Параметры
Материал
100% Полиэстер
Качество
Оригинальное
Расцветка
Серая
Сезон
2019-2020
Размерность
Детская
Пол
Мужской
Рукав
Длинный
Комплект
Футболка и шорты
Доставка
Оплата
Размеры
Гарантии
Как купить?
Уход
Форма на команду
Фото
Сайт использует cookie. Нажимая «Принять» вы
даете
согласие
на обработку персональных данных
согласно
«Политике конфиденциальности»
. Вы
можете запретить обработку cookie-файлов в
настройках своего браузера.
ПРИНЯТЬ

▶ [Problem description] Retype all of the records above, word for word.

▶ [Solution to the problem]
Параметры
Материал
100% Полиэстер
Качество
Оригинальное
Расцветка
Серая
Сезон
2019-2020
Размерность
Детская
Пол
Мужской
Рукав
Длинный
Комплект
Футболка и шорты
Доставка
Оплата
Размеры
Гарантии
Как купить?
Уход
Форма на команду
Фото
Сайт использует cookie. Нажимая «Принять» вы
даете
согласие
на обработку персональных данных
согласно
«Политике конфиденциальности»
. Вы
можете запретить обработку cookie-файлов в
настройках своего браузера.
ПРИНЯТЬ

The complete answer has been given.